The Liberals, the largest of three opposition parties, decided in early September to try to unseat the government at the first opportunity.
"We have lost confidence in this government. We will proceed with a motion," Liberal spokeswoman Jill Fairbrother said. "It's up to the Bloc or the NDP to support them or not."
She was referring to the other two opposition groups, the separatist Bloc Quebecois and the New Democratic Party (NDP). If even one of these smaller parties sides with the government, an election will be averted.
Although both the Bloc and the NDP are on the left, they backed the Conservative government earlier this month in a September 18 vote on budget matters, which included formal approval of a popular home renovation tax credit.
The NDP, which along with the Bloc favors more government spending, has signaled it would support the Conservatives while they push through legislation expanding unemployment benefits. Officially, the NDP is keeping its options open.
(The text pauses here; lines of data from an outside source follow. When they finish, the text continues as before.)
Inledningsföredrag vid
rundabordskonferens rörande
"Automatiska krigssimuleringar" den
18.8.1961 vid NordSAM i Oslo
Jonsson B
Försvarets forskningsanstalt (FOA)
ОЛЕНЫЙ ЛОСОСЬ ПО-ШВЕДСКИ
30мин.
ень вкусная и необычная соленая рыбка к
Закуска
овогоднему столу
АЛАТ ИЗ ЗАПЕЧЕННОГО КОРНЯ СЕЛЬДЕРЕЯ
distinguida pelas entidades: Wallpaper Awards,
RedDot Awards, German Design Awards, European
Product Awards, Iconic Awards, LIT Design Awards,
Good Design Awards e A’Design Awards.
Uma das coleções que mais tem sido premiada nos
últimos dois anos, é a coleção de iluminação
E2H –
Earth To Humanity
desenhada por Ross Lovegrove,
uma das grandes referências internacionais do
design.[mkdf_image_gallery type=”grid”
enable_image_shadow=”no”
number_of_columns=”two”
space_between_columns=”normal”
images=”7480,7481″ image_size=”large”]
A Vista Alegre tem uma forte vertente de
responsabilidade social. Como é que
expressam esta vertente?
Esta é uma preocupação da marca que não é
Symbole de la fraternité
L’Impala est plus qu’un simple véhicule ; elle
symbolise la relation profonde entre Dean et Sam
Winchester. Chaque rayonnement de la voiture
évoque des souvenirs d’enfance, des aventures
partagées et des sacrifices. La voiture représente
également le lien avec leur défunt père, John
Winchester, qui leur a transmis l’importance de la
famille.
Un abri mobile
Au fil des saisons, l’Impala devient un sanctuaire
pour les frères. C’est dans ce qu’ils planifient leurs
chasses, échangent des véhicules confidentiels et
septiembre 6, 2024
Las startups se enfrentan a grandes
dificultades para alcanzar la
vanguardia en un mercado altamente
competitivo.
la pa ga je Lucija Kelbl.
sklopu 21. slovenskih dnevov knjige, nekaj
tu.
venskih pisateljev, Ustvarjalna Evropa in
"As far as I know, the Liberals have tabled nothing," NDP spokesman Karl Belanger said in regard to a confidence motion. "So we'll see."
With polls showing the Conservatives 7 to 8 percentage points ahead of the Liberals, the ruling party may want an election now, as it would be within striking distance of winning a majority of seats in Parliament.
Before the Liberals decided to withdraw their support from the government, the two parties had been tied in the polls.
The Liberals, who were in power for much of the 1990s and the first half of this decade, decided it was too politically awkward to keep the government in power. But their gamble so far has failed to sway much of the electorate.
Harper's government was reelected last October with a strengthened minority in Parliament. Elections had also been held in 2004 and 2006.
If the Liberal bid to force an election fails, there are expected to be other opportunities to defeat the government in November or December.
Canadian election campaigns traditionally do not overlap with the Christmas holidays, but there is no hard rule. The 2006 election campaign did span the holiday season.
Harper has argued it would be a mistake to have an election now as the country was beginning a fragile economic recovery.